Task statement: Copy the data below without any change, everything from the line containing "family: Athyriaceae" down to the line containing "common name: Cinerous groundling", both of those lines included.

Records to process:

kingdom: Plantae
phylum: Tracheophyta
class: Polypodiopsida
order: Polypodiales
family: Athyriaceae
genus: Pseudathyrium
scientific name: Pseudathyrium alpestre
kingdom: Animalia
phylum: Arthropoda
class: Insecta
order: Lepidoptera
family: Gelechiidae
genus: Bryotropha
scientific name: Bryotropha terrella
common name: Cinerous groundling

--

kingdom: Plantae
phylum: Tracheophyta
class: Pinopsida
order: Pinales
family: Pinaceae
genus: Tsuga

...

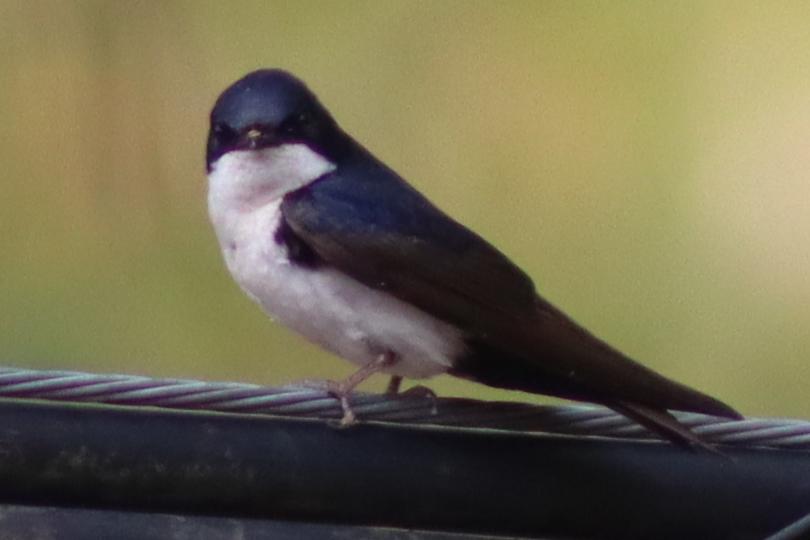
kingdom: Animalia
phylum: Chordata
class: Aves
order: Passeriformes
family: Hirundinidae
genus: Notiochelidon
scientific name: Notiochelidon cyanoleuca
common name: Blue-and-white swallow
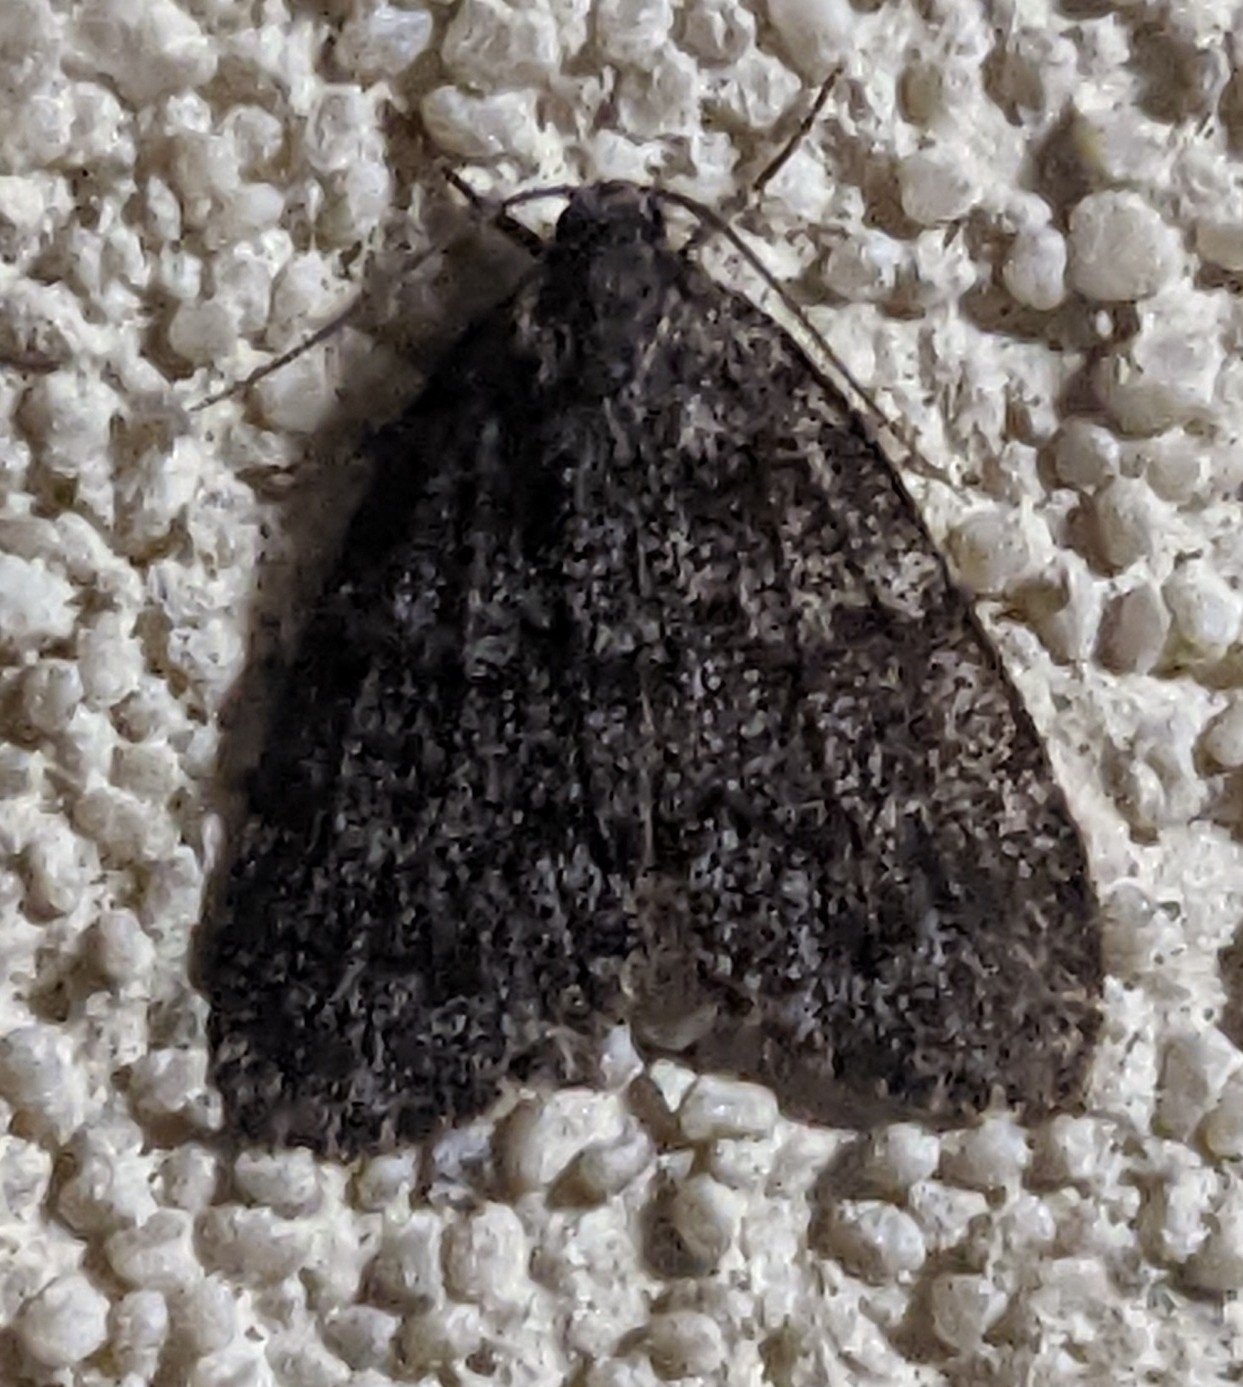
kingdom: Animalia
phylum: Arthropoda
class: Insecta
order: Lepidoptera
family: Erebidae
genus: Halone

Exercise answer:
family: Athyriaceae
genus: Pseudathyrium
scientific name: Pseudathyrium alpestre
kingdom: Animalia
phylum: Arthropoda
class: Insecta
order: Lepidoptera
family: Gelechiidae
genus: Bryotropha
scientific name: Bryotropha terrella
common name: Cinerous groundling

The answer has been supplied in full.